▶ [About this task]:
Reply with nothing but how many lines in the entries below include "trash".

Source data:

═══

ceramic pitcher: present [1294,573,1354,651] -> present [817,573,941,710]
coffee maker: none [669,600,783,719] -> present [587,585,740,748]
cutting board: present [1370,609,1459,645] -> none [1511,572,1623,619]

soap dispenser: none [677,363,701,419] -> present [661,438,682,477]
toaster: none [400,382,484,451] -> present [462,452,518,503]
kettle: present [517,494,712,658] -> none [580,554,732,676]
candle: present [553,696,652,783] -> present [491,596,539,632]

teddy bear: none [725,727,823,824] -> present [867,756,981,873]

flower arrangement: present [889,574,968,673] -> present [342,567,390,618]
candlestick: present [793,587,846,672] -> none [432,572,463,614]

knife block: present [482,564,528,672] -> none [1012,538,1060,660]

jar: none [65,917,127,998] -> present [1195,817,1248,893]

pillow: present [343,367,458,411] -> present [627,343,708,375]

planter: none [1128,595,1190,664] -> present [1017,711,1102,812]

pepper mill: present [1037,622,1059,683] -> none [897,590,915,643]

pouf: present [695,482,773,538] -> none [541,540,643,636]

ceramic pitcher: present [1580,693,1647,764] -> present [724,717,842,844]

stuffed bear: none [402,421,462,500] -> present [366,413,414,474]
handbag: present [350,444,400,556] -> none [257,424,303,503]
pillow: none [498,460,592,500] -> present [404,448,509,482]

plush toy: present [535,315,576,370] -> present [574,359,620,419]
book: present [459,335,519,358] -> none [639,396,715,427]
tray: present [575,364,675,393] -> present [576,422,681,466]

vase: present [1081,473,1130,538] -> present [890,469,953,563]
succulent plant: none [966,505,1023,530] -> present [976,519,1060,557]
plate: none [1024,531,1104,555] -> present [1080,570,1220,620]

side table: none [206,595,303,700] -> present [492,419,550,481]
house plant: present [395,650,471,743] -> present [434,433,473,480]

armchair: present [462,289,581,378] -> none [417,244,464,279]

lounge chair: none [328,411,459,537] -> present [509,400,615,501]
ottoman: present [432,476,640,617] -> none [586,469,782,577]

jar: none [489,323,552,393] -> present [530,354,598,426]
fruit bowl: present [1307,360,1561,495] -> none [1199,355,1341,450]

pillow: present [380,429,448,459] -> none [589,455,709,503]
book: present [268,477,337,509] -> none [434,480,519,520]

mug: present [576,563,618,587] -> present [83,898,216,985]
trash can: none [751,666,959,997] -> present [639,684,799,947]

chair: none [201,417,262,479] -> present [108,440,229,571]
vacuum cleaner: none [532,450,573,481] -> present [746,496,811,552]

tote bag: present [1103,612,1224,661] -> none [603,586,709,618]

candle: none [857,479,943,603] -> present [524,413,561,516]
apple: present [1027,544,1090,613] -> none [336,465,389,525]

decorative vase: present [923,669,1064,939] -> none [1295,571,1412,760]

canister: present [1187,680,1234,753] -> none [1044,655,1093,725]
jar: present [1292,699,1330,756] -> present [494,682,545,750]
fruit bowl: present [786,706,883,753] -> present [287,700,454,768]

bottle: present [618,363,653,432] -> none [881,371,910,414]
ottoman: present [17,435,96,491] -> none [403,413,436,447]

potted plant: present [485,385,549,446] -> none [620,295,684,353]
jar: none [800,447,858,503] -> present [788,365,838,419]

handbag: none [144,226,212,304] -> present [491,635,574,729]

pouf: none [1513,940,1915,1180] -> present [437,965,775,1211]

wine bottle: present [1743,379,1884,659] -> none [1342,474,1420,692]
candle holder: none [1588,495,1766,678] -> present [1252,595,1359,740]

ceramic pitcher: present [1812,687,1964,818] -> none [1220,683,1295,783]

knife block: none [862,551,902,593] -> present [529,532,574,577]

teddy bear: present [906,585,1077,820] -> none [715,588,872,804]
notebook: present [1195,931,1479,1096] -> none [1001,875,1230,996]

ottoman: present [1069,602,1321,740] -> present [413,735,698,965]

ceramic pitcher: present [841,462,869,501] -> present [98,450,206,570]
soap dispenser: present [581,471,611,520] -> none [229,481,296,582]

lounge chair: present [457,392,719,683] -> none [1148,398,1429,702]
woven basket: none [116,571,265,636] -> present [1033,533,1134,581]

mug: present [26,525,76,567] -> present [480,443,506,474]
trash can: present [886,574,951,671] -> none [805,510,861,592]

═══

▶ [Exercise output]:
2